There is something about weather beaten walls that attracts artists… the torn posters, graffiti, smooth stones beneath crumbling plaster, the faded layers of paint.
It is as though the time layered into these walls prompts remembrances of the passing of their own lives and encourages artists to pin them down before the memories disappear.
Such an artist from East Africa would be Miriam Syowia Kyambi who captured the sun bleached walls of Mexico City in a series of collages and woodcuts.
Another would be Beatrice Wanjiku, recently returned from a two month fellowship in the US, who has created her own peeling walls of remembrance.
To do so, she has utilised a technique that is becoming a nervous tic among Kenyan artists… the dribbling of white paint down the canvas.

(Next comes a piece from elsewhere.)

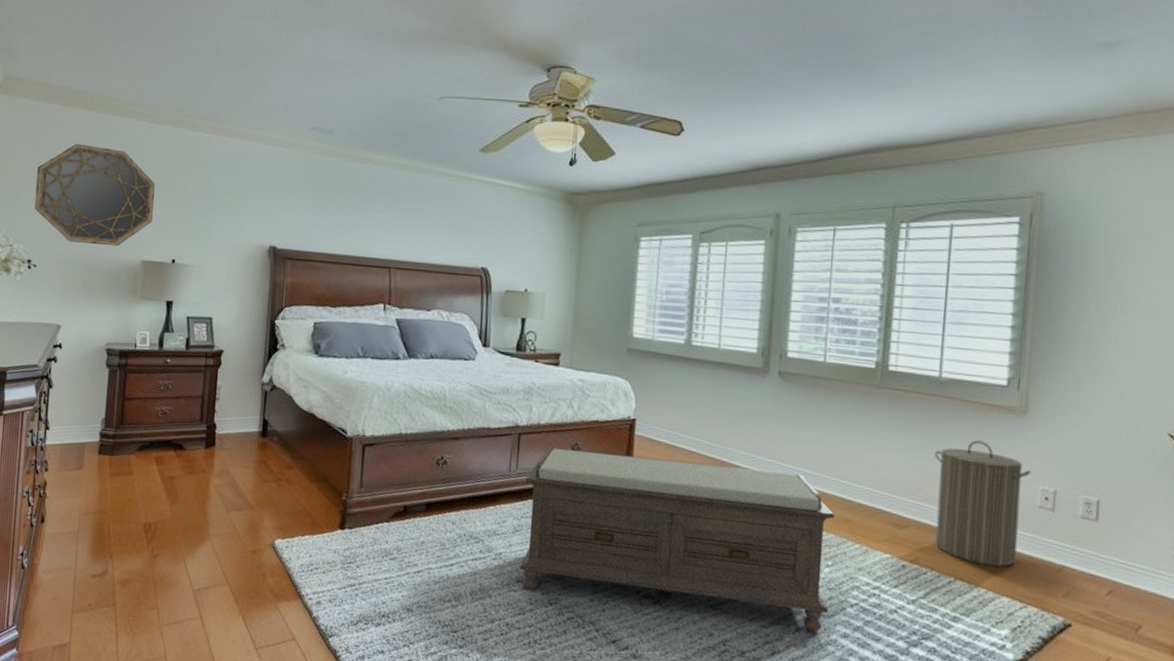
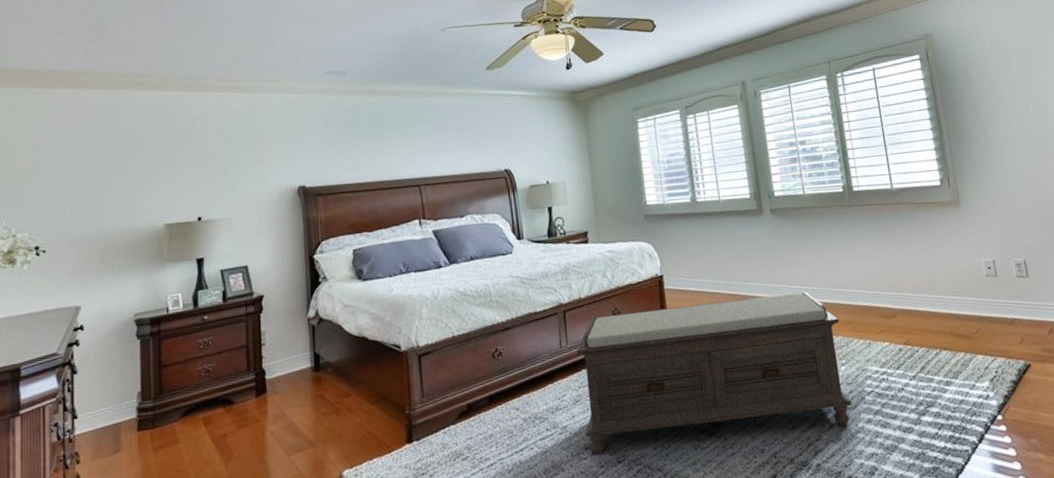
home mirror: present [34,143,155,247] -> none [38,121,172,221]
laundry hamper: present [934,440,1031,567] -> none [901,233,981,333]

It creates a veil between the subject and viewer, at once mysterious and inviting.
Peer deeper and discover the secrets of my art. Be intrigued and mystified by my elusiveness, it seems to say.
Current practitioners include Xavier Verhoest, who might have started the trend and Paul Onditi, as well as Wanjiku, who is currently showing some 16 pictures — 11 oils and five small collages — at the One-Off Gallery in Rosslyn, Nairobi. The show continues until February 19.
Their controlled dribbling of white paint is quite different from the accidental splashes that may occur in a spontaneous ink sketch, or from the spots and trickles that result from a frenzied attack on the canvas with an overloaded brush, which embedded in the overall vision, are allowed to stand as hallmarks of the picture’s energy.
Other artists, noting the powerful effect of these accidental splashes, began to make them deliberately, but used them differently.
Instead of adding a dimension of urgency and excitement typical of neo-expressionists like Jesse Ng’ang’a, they became veils behind which the artists’ meaning could be concealed. But like all veils they offered the promise of eventual revelation.